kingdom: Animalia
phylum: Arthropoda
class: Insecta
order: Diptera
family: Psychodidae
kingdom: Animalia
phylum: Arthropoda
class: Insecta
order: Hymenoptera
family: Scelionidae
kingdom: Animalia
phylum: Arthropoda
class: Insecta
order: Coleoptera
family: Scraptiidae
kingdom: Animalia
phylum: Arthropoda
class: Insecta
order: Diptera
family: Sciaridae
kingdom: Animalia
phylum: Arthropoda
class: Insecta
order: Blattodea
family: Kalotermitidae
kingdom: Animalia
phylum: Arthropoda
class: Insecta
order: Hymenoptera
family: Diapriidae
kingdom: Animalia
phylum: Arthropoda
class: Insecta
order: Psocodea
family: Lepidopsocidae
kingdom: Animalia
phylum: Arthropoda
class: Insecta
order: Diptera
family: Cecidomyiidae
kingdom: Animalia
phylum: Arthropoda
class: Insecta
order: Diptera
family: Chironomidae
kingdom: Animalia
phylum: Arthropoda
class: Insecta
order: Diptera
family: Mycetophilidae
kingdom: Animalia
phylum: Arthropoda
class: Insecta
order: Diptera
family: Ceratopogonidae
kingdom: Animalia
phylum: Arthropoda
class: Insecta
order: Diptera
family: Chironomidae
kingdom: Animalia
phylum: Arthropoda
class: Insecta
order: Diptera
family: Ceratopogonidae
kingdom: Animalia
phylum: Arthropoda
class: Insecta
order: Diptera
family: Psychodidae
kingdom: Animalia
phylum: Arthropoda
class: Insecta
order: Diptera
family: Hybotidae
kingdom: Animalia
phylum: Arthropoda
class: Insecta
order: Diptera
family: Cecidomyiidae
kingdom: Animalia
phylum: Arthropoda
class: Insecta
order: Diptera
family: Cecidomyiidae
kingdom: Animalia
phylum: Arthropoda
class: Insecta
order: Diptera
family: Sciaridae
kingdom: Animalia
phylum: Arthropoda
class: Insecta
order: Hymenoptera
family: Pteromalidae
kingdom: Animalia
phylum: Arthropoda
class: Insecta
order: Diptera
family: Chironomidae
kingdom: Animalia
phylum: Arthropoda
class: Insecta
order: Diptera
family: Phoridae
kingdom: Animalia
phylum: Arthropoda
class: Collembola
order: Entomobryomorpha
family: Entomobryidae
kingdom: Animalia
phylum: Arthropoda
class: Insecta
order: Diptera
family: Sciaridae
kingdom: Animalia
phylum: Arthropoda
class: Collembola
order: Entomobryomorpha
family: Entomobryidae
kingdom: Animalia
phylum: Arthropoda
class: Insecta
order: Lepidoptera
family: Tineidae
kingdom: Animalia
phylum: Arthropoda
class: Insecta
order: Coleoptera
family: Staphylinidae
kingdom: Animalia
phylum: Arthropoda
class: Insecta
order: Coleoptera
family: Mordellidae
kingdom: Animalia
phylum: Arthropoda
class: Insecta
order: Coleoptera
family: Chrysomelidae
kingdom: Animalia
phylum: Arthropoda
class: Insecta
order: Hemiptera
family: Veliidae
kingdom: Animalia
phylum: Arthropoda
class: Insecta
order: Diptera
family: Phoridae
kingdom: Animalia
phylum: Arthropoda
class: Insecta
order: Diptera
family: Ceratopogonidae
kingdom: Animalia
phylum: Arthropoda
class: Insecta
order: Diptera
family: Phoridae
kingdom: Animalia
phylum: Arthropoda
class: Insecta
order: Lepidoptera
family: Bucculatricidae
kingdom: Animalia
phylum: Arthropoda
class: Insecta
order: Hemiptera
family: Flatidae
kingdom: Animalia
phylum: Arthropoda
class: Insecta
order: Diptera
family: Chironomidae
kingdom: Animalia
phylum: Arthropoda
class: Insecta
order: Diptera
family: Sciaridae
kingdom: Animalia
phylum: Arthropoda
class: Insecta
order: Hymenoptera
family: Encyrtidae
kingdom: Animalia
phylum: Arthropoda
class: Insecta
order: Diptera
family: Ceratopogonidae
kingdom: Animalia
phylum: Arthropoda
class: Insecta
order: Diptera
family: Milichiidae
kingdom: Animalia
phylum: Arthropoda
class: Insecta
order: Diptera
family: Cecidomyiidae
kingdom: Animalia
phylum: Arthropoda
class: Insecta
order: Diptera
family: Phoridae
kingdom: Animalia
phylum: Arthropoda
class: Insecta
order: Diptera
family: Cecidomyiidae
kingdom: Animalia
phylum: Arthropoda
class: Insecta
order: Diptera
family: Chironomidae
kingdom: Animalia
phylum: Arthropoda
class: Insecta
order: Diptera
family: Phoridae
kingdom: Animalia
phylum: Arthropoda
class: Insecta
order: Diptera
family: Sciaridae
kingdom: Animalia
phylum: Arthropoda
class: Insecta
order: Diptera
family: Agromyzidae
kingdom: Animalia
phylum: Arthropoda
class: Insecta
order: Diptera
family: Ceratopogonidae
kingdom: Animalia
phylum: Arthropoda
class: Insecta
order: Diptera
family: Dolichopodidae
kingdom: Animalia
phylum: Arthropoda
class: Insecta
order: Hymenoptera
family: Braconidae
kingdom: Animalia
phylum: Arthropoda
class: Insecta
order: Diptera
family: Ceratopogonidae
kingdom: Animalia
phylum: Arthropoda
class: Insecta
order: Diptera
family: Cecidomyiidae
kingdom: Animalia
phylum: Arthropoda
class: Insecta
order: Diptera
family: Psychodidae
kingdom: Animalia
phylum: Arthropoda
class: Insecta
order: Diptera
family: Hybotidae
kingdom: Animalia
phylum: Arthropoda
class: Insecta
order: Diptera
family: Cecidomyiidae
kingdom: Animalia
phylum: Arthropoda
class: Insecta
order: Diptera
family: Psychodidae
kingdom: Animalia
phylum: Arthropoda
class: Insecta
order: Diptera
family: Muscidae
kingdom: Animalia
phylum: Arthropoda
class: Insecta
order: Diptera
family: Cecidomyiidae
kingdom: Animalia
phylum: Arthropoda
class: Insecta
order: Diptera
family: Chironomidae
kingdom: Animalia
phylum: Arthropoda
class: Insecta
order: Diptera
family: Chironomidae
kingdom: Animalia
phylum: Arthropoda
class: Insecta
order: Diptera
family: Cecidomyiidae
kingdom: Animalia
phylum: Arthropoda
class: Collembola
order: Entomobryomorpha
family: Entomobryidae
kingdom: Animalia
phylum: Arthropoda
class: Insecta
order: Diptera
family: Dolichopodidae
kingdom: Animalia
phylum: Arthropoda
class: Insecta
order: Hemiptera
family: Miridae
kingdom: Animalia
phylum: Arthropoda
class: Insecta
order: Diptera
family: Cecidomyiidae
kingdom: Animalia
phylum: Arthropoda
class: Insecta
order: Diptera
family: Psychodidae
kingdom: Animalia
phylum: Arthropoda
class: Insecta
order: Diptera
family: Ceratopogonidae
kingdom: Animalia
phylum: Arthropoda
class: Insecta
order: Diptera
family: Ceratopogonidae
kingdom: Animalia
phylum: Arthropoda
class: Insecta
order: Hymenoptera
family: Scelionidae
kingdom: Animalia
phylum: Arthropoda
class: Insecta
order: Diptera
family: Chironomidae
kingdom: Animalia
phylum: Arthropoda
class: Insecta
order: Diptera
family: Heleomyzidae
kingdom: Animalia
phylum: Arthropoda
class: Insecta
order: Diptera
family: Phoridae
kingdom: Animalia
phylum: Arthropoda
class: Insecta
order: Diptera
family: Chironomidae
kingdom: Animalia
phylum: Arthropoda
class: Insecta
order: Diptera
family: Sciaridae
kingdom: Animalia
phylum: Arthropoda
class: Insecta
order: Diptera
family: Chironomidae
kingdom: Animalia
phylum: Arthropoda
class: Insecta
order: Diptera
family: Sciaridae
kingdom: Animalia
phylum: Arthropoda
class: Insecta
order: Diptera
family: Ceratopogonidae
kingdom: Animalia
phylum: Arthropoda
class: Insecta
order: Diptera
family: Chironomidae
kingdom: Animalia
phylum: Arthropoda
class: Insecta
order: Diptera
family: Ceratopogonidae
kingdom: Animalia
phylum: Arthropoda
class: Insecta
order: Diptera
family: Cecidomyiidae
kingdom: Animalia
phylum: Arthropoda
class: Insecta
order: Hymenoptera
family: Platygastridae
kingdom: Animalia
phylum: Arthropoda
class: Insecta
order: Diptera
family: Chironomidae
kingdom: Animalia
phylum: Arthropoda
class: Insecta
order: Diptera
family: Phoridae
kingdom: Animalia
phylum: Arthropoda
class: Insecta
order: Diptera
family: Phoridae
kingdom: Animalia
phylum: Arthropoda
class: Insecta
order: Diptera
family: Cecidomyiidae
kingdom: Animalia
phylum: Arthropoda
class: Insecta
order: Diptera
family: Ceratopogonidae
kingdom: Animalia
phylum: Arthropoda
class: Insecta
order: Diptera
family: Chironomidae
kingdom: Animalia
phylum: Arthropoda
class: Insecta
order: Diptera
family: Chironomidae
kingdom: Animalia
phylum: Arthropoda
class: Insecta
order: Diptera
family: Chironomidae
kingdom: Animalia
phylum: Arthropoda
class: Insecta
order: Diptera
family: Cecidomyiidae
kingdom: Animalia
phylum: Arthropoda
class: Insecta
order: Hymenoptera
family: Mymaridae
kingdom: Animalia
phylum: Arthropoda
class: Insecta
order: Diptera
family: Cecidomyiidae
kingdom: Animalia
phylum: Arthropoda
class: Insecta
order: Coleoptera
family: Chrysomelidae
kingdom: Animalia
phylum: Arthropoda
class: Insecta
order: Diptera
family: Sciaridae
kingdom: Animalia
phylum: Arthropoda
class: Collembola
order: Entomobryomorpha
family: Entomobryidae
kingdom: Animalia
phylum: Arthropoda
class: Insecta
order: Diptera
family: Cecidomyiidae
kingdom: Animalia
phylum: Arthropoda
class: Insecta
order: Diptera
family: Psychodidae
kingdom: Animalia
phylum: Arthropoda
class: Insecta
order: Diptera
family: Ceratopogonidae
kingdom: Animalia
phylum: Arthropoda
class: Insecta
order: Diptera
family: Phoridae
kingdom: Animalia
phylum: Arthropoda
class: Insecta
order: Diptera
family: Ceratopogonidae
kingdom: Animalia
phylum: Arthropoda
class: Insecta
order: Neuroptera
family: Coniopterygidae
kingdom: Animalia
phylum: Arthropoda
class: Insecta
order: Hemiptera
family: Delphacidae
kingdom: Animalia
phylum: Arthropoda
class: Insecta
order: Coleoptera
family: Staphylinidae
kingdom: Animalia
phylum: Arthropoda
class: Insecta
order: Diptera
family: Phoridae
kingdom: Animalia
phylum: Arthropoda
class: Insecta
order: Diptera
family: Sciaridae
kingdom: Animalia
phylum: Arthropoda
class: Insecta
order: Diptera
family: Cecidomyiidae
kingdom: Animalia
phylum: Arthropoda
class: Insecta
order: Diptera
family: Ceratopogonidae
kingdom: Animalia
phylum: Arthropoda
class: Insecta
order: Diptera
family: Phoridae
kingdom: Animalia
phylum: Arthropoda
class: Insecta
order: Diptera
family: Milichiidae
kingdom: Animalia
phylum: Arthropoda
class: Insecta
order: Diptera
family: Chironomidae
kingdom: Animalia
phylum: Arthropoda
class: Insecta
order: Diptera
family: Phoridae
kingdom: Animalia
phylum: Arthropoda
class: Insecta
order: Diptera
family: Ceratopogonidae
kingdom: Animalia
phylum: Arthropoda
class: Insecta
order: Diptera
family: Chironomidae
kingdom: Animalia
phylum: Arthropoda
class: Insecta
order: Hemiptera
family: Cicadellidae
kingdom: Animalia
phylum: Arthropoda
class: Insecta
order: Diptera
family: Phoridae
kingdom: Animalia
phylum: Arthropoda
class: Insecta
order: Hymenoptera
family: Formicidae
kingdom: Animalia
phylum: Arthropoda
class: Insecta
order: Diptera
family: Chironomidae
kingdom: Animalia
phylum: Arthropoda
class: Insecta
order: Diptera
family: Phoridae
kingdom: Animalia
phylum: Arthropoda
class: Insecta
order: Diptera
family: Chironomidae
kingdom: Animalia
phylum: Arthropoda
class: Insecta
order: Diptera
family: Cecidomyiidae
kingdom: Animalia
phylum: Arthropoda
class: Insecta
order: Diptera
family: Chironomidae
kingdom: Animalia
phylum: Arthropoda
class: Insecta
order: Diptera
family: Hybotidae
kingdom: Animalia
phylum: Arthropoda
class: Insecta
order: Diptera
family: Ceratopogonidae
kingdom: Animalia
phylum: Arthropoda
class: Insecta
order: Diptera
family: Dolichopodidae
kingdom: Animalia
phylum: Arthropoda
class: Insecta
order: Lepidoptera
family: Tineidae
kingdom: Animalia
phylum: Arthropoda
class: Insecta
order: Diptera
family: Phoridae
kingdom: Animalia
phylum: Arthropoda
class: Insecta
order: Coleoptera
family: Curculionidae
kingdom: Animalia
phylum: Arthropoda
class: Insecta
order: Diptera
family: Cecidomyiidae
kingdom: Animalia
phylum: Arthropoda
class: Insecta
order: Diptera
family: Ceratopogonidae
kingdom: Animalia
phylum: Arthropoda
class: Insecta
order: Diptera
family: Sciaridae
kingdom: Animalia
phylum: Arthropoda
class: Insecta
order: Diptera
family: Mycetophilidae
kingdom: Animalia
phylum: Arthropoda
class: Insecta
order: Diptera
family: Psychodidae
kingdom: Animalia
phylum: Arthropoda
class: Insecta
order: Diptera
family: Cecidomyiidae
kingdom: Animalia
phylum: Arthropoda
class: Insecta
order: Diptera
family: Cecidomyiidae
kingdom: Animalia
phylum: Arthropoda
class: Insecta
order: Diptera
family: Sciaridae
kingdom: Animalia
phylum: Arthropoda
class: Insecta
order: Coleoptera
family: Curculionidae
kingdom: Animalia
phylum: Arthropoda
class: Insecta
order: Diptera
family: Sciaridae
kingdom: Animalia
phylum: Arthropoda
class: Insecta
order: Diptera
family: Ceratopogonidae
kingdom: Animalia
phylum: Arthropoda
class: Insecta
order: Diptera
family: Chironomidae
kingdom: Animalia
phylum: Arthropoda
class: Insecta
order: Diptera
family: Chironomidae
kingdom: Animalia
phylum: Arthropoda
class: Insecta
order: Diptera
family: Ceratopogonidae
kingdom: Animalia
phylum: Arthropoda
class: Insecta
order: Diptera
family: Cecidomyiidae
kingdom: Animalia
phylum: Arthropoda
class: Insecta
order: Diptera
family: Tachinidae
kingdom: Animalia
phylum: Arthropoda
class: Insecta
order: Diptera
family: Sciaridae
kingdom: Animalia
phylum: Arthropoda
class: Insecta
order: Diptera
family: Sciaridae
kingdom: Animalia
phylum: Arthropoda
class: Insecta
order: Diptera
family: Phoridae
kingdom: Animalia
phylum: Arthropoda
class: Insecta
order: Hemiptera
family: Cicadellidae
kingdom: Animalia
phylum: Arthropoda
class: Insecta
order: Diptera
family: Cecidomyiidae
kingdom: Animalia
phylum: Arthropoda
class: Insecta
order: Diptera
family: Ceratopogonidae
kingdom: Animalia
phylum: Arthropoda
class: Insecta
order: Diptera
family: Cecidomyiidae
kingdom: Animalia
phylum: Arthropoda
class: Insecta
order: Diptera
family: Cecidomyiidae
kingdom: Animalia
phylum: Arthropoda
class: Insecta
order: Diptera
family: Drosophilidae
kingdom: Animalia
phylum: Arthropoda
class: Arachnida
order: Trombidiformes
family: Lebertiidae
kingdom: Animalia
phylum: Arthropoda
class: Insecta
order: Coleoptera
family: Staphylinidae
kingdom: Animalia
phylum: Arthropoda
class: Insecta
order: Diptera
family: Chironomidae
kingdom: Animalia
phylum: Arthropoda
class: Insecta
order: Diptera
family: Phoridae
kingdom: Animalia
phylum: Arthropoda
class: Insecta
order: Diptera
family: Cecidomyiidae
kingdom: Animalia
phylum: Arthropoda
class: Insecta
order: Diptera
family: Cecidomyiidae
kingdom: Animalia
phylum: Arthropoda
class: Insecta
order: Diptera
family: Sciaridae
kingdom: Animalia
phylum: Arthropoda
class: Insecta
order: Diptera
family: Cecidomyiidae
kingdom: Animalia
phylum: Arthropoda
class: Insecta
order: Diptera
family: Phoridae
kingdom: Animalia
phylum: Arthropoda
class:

▶ **Given task**: Reproduce the entries above verbatim, starting at their first line and ending with the line that contains "order: Blattodea", including that line.

▶ **Completed task**:
kingdom: Animalia
phylum: Arthropoda
class: Insecta
order: Diptera
family: Psychodidae
kingdom: Animalia
phylum: Arthropoda
class: Insecta
order: Hymenoptera
family: Scelionidae
kingdom: Animalia
phylum: Arthropoda
class: Insecta
order: Coleoptera
family: Scraptiidae
kingdom: Animalia
phylum: Arthropoda
class: Insecta
order: Diptera
family: Sciaridae
kingdom: Animalia
phylum: Arthropoda
class: Insecta
order: Blattodea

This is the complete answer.